As you likely noted, the remove-negatives we wrote did not preserve the order of elements. Spend no more than five minutes trying to come up with an approach (not necessarily code) that will preserve the order of elements.

### Extra 2: More tests

You’ve seen that it’s worthwhile thinking about additional tests. Before we consider a possible implementation, write five or so additional tests that you think will potentially stress remove-negatives in other ways.

### Extra 3: A strange solution

Here’s a solution one of the CSC 151 faculty came up with.
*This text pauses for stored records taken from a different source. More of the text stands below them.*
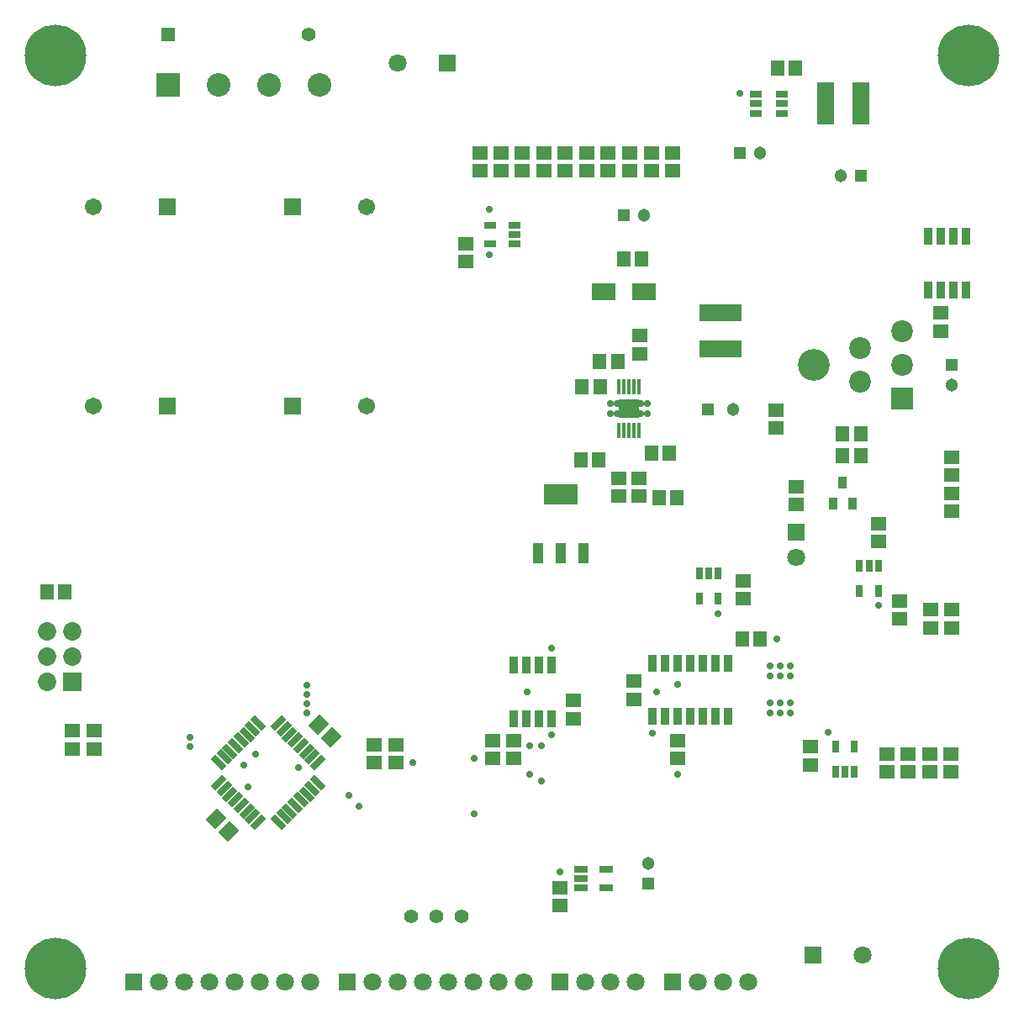
<source format=gts>
G04*
G04 #@! TF.GenerationSoftware,Altium Limited,Altium Designer,23.1.1 (15)*
G04*
G04 Layer_Color=8388736*
%FSLAX44Y44*%
%MOMM*%
G71*
G04*
G04 #@! TF.SameCoordinates,CD971CD2-FFAA-4849-8B14-452EF0A1BBDF*
G04*
G04*
G04 #@! TF.FilePolarity,Negative*
G04*
G01*
G75*
%ADD35R,1.4032X0.8032*%
%ADD36R,1.6032X1.4032*%
%ADD37R,1.4032X1.6032*%
%ADD38R,0.8532X1.7032*%
G04:AMPARAMS|DCode=39|XSize=1.6mm|YSize=0.7mm|CornerRadius=0mm|HoleSize=0mm|Usage=FLASHONLY|Rotation=135.000|XOffset=0mm|YOffset=0mm|HoleType=Round|Shape=Rectangle|*
%AMROTATEDRECTD39*
4,1,4,0.8132,-0.3182,0.3182,-0.8132,-0.8132,0.3182,-0.3182,0.8132,0.8132,-0.3182,0.0*
%
%ADD39ROTATEDRECTD39*%

G04:AMPARAMS|DCode=40|XSize=1.6mm|YSize=0.7mm|CornerRadius=0mm|HoleSize=0mm|Usage=FLASHONLY|Rotation=45.000|XOffset=0mm|YOffset=0mm|HoleType=Round|Shape=Rectangle|*
%AMROTATEDRECTD40*
4,1,4,-0.3182,-0.8132,-0.8132,-0.3182,0.3182,0.8132,0.8132,0.3182,-0.3182,-0.8132,0.0*
%
%ADD40ROTATEDRECTD40*%

%ADD41R,0.8532X1.7282*%
G04:AMPARAMS|DCode=42|XSize=1.6032mm|YSize=1.4032mm|CornerRadius=0mm|HoleSize=0mm|Usage=FLASHONLY|Rotation=45.000|XOffset=0mm|YOffset=0mm|HoleType=Round|Shape=Rectangle|*
%AMROTATEDRECTD42*
4,1,4,-0.0707,-1.0629,-1.0629,-0.0707,0.0707,1.0629,1.0629,0.0707,-0.0707,-1.0629,0.0*
%
%ADD42ROTATEDRECTD42*%

%ADD43R,0.7000X1.3000*%
%ADD44R,0.8532X1.3032*%
%ADD45R,2.4032X1.7532*%
%ADD46R,0.4000X1.5250*%
%ADD47R,2.0832X1.8832*%
%ADD48R,4.2032X1.7032*%
%ADD49R,1.1032X2.0032*%
%ADD50R,3.4032X2.0032*%
%ADD51R,1.3000X0.7000*%
%ADD52R,1.2532X0.7532*%
%ADD53R,1.7032X4.2032*%
%ADD54R,1.3032X1.3032*%
%ADD55C,1.3032*%
%ADD56C,1.8532*%
%ADD57R,1.8532X1.8532*%
%ADD58C,1.4032*%
%ADD59C,1.8032*%
%ADD60R,1.8032X1.8032*%
%ADD61R,1.8032X1.8032*%
%ADD62R,1.3032X1.3032*%
%ADD63C,6.2032*%
%ADD64R,1.4032X1.4032*%
%ADD65C,2.1982*%
%ADD66R,2.1982X2.1982*%
%ADD67R,2.3782X2.3782*%
%ADD68C,2.3782*%
%ADD69R,1.7032X1.7032*%
%ADD70C,1.7032*%
%ADD71C,3.2032*%
%ADD72C,0.7032*%
D35*
X569500Y140500D02*
D03*
Y131000D02*
D03*
Y121500D02*
D03*
X594500D02*
D03*
Y140500D02*
D03*
D36*
X548000Y103500D02*
D03*
Y121500D02*
D03*
X79500Y279500D02*
D03*
Y261500D02*
D03*
X57500D02*
D03*
Y279500D02*
D03*
X666500Y252000D02*
D03*
Y270000D02*
D03*
X383000Y265500D02*
D03*
Y247500D02*
D03*
X361500Y265500D02*
D03*
Y247500D02*
D03*
X502000Y252000D02*
D03*
Y270000D02*
D03*
X480500Y270000D02*
D03*
Y252000D02*
D03*
X561500Y292000D02*
D03*
Y310000D02*
D03*
X622500Y311500D02*
D03*
Y329500D02*
D03*
X801000Y263500D02*
D03*
Y245500D02*
D03*
X877500Y256500D02*
D03*
Y238500D02*
D03*
X920500Y238500D02*
D03*
Y256500D02*
D03*
X942000Y256500D02*
D03*
Y238500D02*
D03*
X890250Y392460D02*
D03*
Y410460D02*
D03*
X732500Y431000D02*
D03*
Y413000D02*
D03*
X786230Y507660D02*
D03*
Y525660D02*
D03*
X869000Y470000D02*
D03*
Y488000D02*
D03*
X931500Y700500D02*
D03*
Y682500D02*
D03*
X942960Y383460D02*
D03*
Y401460D02*
D03*
X921960Y383460D02*
D03*
Y401460D02*
D03*
X942960Y555460D02*
D03*
Y537460D02*
D03*
X942960Y518960D02*
D03*
Y500960D02*
D03*
X765500Y602500D02*
D03*
Y584500D02*
D03*
X629160Y659520D02*
D03*
Y677520D02*
D03*
X627890Y534010D02*
D03*
Y516010D02*
D03*
X607570Y516010D02*
D03*
Y534010D02*
D03*
X453500Y752000D02*
D03*
Y770000D02*
D03*
X899000Y256500D02*
D03*
Y238500D02*
D03*
X467550Y843670D02*
D03*
Y861670D02*
D03*
X489030Y843670D02*
D03*
Y861670D02*
D03*
X510620Y843670D02*
D03*
Y861670D02*
D03*
X532210Y843670D02*
D03*
Y861670D02*
D03*
X553800Y843670D02*
D03*
Y861670D02*
D03*
X575390Y843670D02*
D03*
Y861670D02*
D03*
X596980Y843670D02*
D03*
Y861670D02*
D03*
X618570Y843670D02*
D03*
Y861670D02*
D03*
X640270Y843670D02*
D03*
Y861670D02*
D03*
X661750Y843670D02*
D03*
Y861670D02*
D03*
D37*
X32000Y420000D02*
D03*
X50000D02*
D03*
X750000Y372500D02*
D03*
X732000D02*
D03*
X833000Y557000D02*
D03*
X851000D02*
D03*
X833000Y579000D02*
D03*
X851000D02*
D03*
X612650Y754880D02*
D03*
X630650D02*
D03*
X587250Y552950D02*
D03*
X569250D02*
D03*
X640480Y559300D02*
D03*
X658480D02*
D03*
X648210Y514850D02*
D03*
X666210D02*
D03*
X588630Y626610D02*
D03*
X570630D02*
D03*
X606520Y652010D02*
D03*
X588520D02*
D03*
X767560Y946670D02*
D03*
X785560D02*
D03*
D38*
X641400Y348000D02*
D03*
X654100D02*
D03*
X666800D02*
D03*
X679500D02*
D03*
X692200D02*
D03*
X704900D02*
D03*
X717600D02*
D03*
Y294000D02*
D03*
X704900D02*
D03*
X692200D02*
D03*
X679500D02*
D03*
X666800D02*
D03*
X654100D02*
D03*
X641400D02*
D03*
D39*
X204649Y247753D02*
D03*
X210306Y253410D02*
D03*
X215963Y259067D02*
D03*
X221619Y264724D02*
D03*
X227276Y270380D02*
D03*
X232933Y276037D02*
D03*
X238590Y281694D02*
D03*
X244247Y287351D02*
D03*
X304351Y227247D02*
D03*
X298694Y221590D02*
D03*
X293037Y215933D02*
D03*
X287381Y210276D02*
D03*
X281724Y204620D02*
D03*
X276067Y198963D02*
D03*
X270410Y193306D02*
D03*
X264753Y187649D02*
D03*
D40*
Y287351D02*
D03*
X270410Y281694D02*
D03*
X276067Y276037D02*
D03*
X281724Y270380D02*
D03*
X287381Y264724D02*
D03*
X293037Y259067D02*
D03*
X298694Y253410D02*
D03*
X304351Y247753D02*
D03*
X244247Y187649D02*
D03*
X238590Y193306D02*
D03*
X232933Y198963D02*
D03*
X227276Y204620D02*
D03*
X221619Y210276D02*
D03*
X215963Y215933D02*
D03*
X210306Y221590D02*
D03*
X204649Y227247D02*
D03*
D41*
X540050Y346120D02*
D03*
X527350D02*
D03*
X514650D02*
D03*
X501950D02*
D03*
Y291880D02*
D03*
X514650D02*
D03*
X527350D02*
D03*
X540050D02*
D03*
X918950Y777620D02*
D03*
X931650D02*
D03*
X944350D02*
D03*
X957050D02*
D03*
Y723380D02*
D03*
X944350D02*
D03*
X931650D02*
D03*
X918950D02*
D03*
D42*
X318364Y273136D02*
D03*
X305636Y285864D02*
D03*
X202136Y190864D02*
D03*
X214864Y178136D02*
D03*
D43*
X825960Y238540D02*
D03*
X835460D02*
D03*
X844960D02*
D03*
Y263540D02*
D03*
X825960D02*
D03*
X869000Y445500D02*
D03*
X859500D02*
D03*
X850000D02*
D03*
Y420500D02*
D03*
X869000D02*
D03*
X707500Y413000D02*
D03*
X688500D02*
D03*
Y438000D02*
D03*
X698000D02*
D03*
X707500D02*
D03*
D44*
X833000Y529500D02*
D03*
X842600Y508500D02*
D03*
X823400D02*
D03*
D45*
X633150Y721860D02*
D03*
X592150D02*
D03*
D46*
X627810Y626400D02*
D03*
X622810D02*
D03*
X617810D02*
D03*
X612810D02*
D03*
X607810D02*
D03*
Y582160D02*
D03*
X612810D02*
D03*
X617810D02*
D03*
X622810D02*
D03*
X627810D02*
D03*
D47*
X617810Y604280D02*
D03*
D48*
X710440Y664490D02*
D03*
Y700490D02*
D03*
D49*
X526150Y458180D02*
D03*
X549150D02*
D03*
X572150D02*
D03*
D50*
X549150Y518180D02*
D03*
D51*
X503000Y770000D02*
D03*
Y779500D02*
D03*
Y789000D02*
D03*
X478000D02*
D03*
Y770000D02*
D03*
D52*
X745780Y920610D02*
D03*
Y911110D02*
D03*
Y901610D02*
D03*
X771780D02*
D03*
Y911110D02*
D03*
Y920610D02*
D03*
D53*
X851710Y911110D02*
D03*
X815710D02*
D03*
D54*
X637500Y126000D02*
D03*
X943045Y647919D02*
D03*
D55*
X637500Y146000D02*
D03*
X722740Y603750D02*
D03*
X632650Y799330D02*
D03*
X943045Y627919D02*
D03*
X831490Y838720D02*
D03*
X749890Y861580D02*
D03*
D56*
X31800Y379900D02*
D03*
Y354500D02*
D03*
X57200Y379900D02*
D03*
Y354500D02*
D03*
X31800Y329100D02*
D03*
D57*
X57200D02*
D03*
D58*
X398100Y93000D02*
D03*
X423500D02*
D03*
X448900D02*
D03*
X295000Y981000D02*
D03*
D59*
X460700Y27000D02*
D03*
X409900D02*
D03*
X359100D02*
D03*
X384500D02*
D03*
X435300D02*
D03*
X486100D02*
D03*
X511500D02*
D03*
X687400D02*
D03*
X712800D02*
D03*
X738200D02*
D03*
X245700D02*
D03*
X194900D02*
D03*
X144100D02*
D03*
X169500D02*
D03*
X220300D02*
D03*
X271100D02*
D03*
X296500D02*
D03*
X573900D02*
D03*
X599300D02*
D03*
X624700D02*
D03*
X786230Y453960D02*
D03*
X853390Y53610D02*
D03*
X384900Y952400D02*
D03*
D60*
X333700Y27000D02*
D03*
X662000D02*
D03*
X118700D02*
D03*
X548500D02*
D03*
X803390Y53610D02*
D03*
X434900Y952400D02*
D03*
D61*
X786230Y479360D02*
D03*
D62*
X697740Y603750D02*
D03*
X612650Y799330D02*
D03*
X851490Y838720D02*
D03*
X729890Y861580D02*
D03*
D63*
X40000Y40000D02*
D03*
X960000D02*
D03*
X40000Y960000D02*
D03*
X960000D02*
D03*
D64*
X154000Y981000D02*
D03*
D65*
X850980Y664950D02*
D03*
Y630950D02*
D03*
X892890Y681950D02*
D03*
Y647950D02*
D03*
D66*
Y613950D02*
D03*
D67*
X153700Y930000D02*
D03*
D68*
X204500D02*
D03*
X255300D02*
D03*
X306100D02*
D03*
D69*
X278810Y606990D02*
D03*
Y807650D02*
D03*
X153080Y606990D02*
D03*
Y807650D02*
D03*
D70*
X353810Y606990D02*
D03*
Y807650D02*
D03*
X78080Y606990D02*
D03*
Y807650D02*
D03*
D71*
X803700Y647900D02*
D03*
D72*
X477500Y805000D02*
D03*
X336046Y215040D02*
D03*
X462000Y196000D02*
D03*
X517500Y235500D02*
D03*
X346000Y203500D02*
D03*
X285230Y243080D02*
D03*
X230000Y245000D02*
D03*
X242000Y256500D02*
D03*
X529500Y229500D02*
D03*
X760000Y297500D02*
D03*
X770000D02*
D03*
X780000D02*
D03*
X760000Y307500D02*
D03*
X770000D02*
D03*
X780000D02*
D03*
Y345000D02*
D03*
X770000D02*
D03*
X760000D02*
D03*
X780000Y335000D02*
D03*
X770000D02*
D03*
X760000D02*
D03*
X462000Y252000D02*
D03*
X529500Y265000D02*
D03*
X517500D02*
D03*
X540000Y275500D02*
D03*
X645500Y319000D02*
D03*
X666500Y326500D02*
D03*
X548000Y137500D02*
D03*
X176000Y264000D02*
D03*
Y273500D02*
D03*
X400000Y247500D02*
D03*
X293500Y316500D02*
D03*
Y297500D02*
D03*
Y326000D02*
D03*
Y307000D02*
D03*
X666500Y235500D02*
D03*
X766500Y372500D02*
D03*
X515000Y319000D02*
D03*
X540000Y363000D02*
D03*
X641500Y277500D02*
D03*
X707500Y398000D02*
D03*
X869000Y406000D02*
D03*
X818000Y278000D02*
D03*
X234500Y223000D02*
D03*
X477500Y759000D02*
D03*
X636000Y599000D02*
D03*
Y609500D02*
D03*
X599000Y599000D02*
D03*
Y609500D02*
D03*
X629500D02*
D03*
Y599000D02*
D03*
X605500D02*
D03*
Y609500D02*
D03*
X623500Y599000D02*
D03*
Y609500D02*
D03*
X617500Y599000D02*
D03*
Y609500D02*
D03*
X611500Y599000D02*
D03*
Y609500D02*
D03*
X729570Y921270D02*
D03*
M02*

</source>
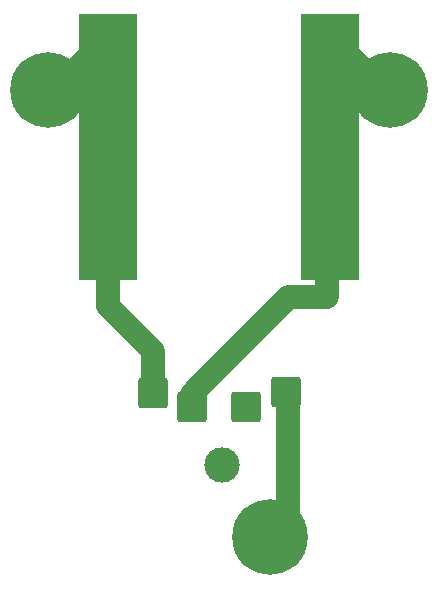
<source format=gbr>
%TF.GenerationSoftware,KiCad,Pcbnew,6.0.2+dfsg-1*%
%TF.CreationDate,2023-02-03T15:07:52+01:00*%
%TF.ProjectId,CoaxBalun,436f6178-4261-46c7-956e-2e6b69636164,rev?*%
%TF.SameCoordinates,Original*%
%TF.FileFunction,Copper,L2,Bot*%
%TF.FilePolarity,Positive*%
%FSLAX46Y46*%
G04 Gerber Fmt 4.6, Leading zero omitted, Abs format (unit mm)*
G04 Created by KiCad (PCBNEW 6.0.2+dfsg-1) date 2023-02-03 15:07:52*
%MOMM*%
%LPD*%
G01*
G04 APERTURE LIST*
G04 Aperture macros list*
%AMRoundRect*
0 Rectangle with rounded corners*
0 $1 Rounding radius*
0 $2 $3 $4 $5 $6 $7 $8 $9 X,Y pos of 4 corners*
0 Add a 4 corners polygon primitive as box body*
4,1,4,$2,$3,$4,$5,$6,$7,$8,$9,$2,$3,0*
0 Add four circle primitives for the rounded corners*
1,1,$1+$1,$2,$3*
1,1,$1+$1,$4,$5*
1,1,$1+$1,$6,$7*
1,1,$1+$1,$8,$9*
0 Add four rect primitives between the rounded corners*
20,1,$1+$1,$2,$3,$4,$5,0*
20,1,$1+$1,$4,$5,$6,$7,0*
20,1,$1+$1,$6,$7,$8,$9,0*
20,1,$1+$1,$8,$9,$2,$3,0*%
G04 Aperture macros list end*
%TA.AperFunction,ComponentPad*%
%ADD10RoundRect,0.249999X-1.025001X-1.025001X1.025001X-1.025001X1.025001X1.025001X-1.025001X1.025001X0*%
%TD*%
%TA.AperFunction,ComponentPad*%
%ADD11RoundRect,0.250002X-1.699998X-1.699998X1.699998X-1.699998X1.699998X1.699998X-1.699998X1.699998X0*%
%TD*%
%TA.AperFunction,ComponentPad*%
%ADD12C,6.400000*%
%TD*%
%TA.AperFunction,ComponentPad*%
%ADD13C,3.000000*%
%TD*%
%TA.AperFunction,SMDPad,CuDef*%
%ADD14R,5.000000X22.500000*%
%TD*%
%TA.AperFunction,Conductor*%
%ADD15C,1.300000*%
%TD*%
%TA.AperFunction,Conductor*%
%ADD16C,1.000000*%
%TD*%
%TA.AperFunction,Conductor*%
%ADD17C,2.000000*%
%TD*%
G04 APERTURE END LIST*
D10*
%TO.P,U2,1,a*%
%TO.N,N/C*%
X119837200Y-79121000D03*
%TO.P,U2,2,b*%
X123266200Y-77851000D03*
%TO.P,U2,3,a'*%
X111963200Y-77978000D03*
%TO.P,U2,4,b'*%
X115265200Y-79121000D03*
%TD*%
D11*
%TO.P,J5,1,Pin_1*%
%TO.N,N/C*%
X108204000Y-48260000D03*
%TD*%
%TO.P,J3,1,Pin_1*%
%TO.N,N/C*%
X127000000Y-48260000D03*
%TD*%
D12*
%TO.P,,1,1*%
%TO.N,N/C*%
X121920000Y-90170000D03*
%TD*%
%TO.P,H2,1,1*%
%TO.N,N/C*%
X103124000Y-52324000D03*
%TD*%
D13*
%TO.P,,1,a*%
%TO.N,N/C*%
X117856000Y-84074000D03*
%TD*%
D12*
%TO.P,H1,1,1*%
%TO.N,N/C*%
X132080000Y-52324000D03*
%TD*%
D14*
%TO.P,J4,1,Pin_1*%
%TO.N,N/C*%
X127000000Y-57150000D03*
%TD*%
%TO.P,J6,1,Pin_1*%
%TO.N,N/C*%
X108204000Y-57150000D03*
%TD*%
D15*
%TO.N,*%
X107188000Y-48260000D02*
X103124000Y-52324000D01*
X127000000Y-48260000D02*
X128016000Y-48260000D01*
X108204000Y-48260000D02*
X108204000Y-57150000D01*
X126746000Y-63246000D02*
X127508000Y-62484000D01*
D16*
X127000000Y-57150000D02*
X127000000Y-53086000D01*
D17*
X111963200Y-77978000D02*
X111963200Y-74371200D01*
D15*
X108204000Y-48260000D02*
X107188000Y-48260000D01*
X127000000Y-48260000D02*
X127000000Y-53086000D01*
D17*
X123444000Y-69850000D02*
X126746000Y-69850000D01*
X108204000Y-70612000D02*
X108204000Y-57150000D01*
X123444000Y-90678000D02*
X123444000Y-78232000D01*
X111963200Y-74371200D02*
X108204000Y-70612000D01*
X126746000Y-69850000D02*
X126746000Y-63246000D01*
D16*
X127000000Y-66929000D02*
X127000000Y-57150000D01*
D15*
X127508000Y-57150000D02*
X127254000Y-56896000D01*
X128016000Y-48260000D02*
X132080000Y-52324000D01*
X115265200Y-79121000D02*
X115265200Y-78028800D01*
X127508000Y-62484000D02*
X127508000Y-57150000D01*
D17*
X115265200Y-78028800D02*
X123444000Y-69850000D01*
%TD*%
M02*

</source>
We’re not sure it’s right.

;;; Procedure:
;;;   real-part-<?
;;; Parameters:
;;;   n1, a number
;;;   n2, a number
;;; Purpose:
;;;   Determine if the real part of n1 is less than the real part of n2
;;; Produces:
;;;   lt?, a Boolean
;;; Preconditions:
;;; Postconditions:
;;;   If the real part of n1 is less than the real part of n2, then
;;;     lt? is true (#t)
;;;   Otherwise
;;;     lt? is false (#f)
;;; Ponderings:
;;;   Provides a mechanism for sorting complex numbers
(define real-part-<?
(lambda (n1 n2)
(< (real-part n1) (real-part n2))))

;;; Procedure:
;;;   imaginary-part-<?
;;; Parameters:
;;;   n1, a number
;;;   n2, a number
;;; Purpose:
;;;   Determine if the imaginary part of n1 is less than the imaginary part of n2
;;; Produces:
;;;   lt?, a Boolean
;;; Preconditions:
;;; Postconditions:
;;;   If the real part of n1 is less than the real part of n2, then
;;;     lt? is true (#t)
;;;   Otherwise
;;;     lt? is false (#f)
;;; Ponderings:
;;;   Provides a mechanism for sorting complex numbers
(define imag-part-<?
(lambda (n1 n2)
(< (imag-part n1) (imag-part n2))))

;;; Procedure:
;;;   remove-negatives
;;; ...
(define remove-negatives
(lambda (lst)
(map real-part
(sort (drop-to-first-zero
(sort (append (list 0)
(map +
lst
(map (section * <> 0+i)
(iota (length lst)))))
real-part-<?))
imag-part-<?))))


Here’s a slightly more readable version, but with less documentation. (Remember that you read Scheme expressions inside-out.)

(define remove-negatives
(lambda (lst)
(remove-imag-part
(sort-by-imag-part
(drop-to-first-zero
(sort-by-real-part
(append (list 0)
(annotate-with-indices lst))))))))

; Add indices to the numbers in a list, using the imaginary
; part of the list for the indices.
(define annotate-with-indices
(lambda (lst)
(map +
lst
(map (section * <> 0+i)
(iota (length lst))))))

; Remove the imaginary part of all values in a list.
(define remove-imag-part
(lambda (lst)
(map real-part lst)))

; Sort a list of complex numbers by the real part of each number.
(define sort-by-real-part
(lambda (lst)
(sort lst real-part-<?)))

; Sort a list of complex numbers by the imaginary part of each number.
(define sort-by-imag-part
(lambda (lst)
(sort lst imag-part-<?)))


a. Do you think this approach will work?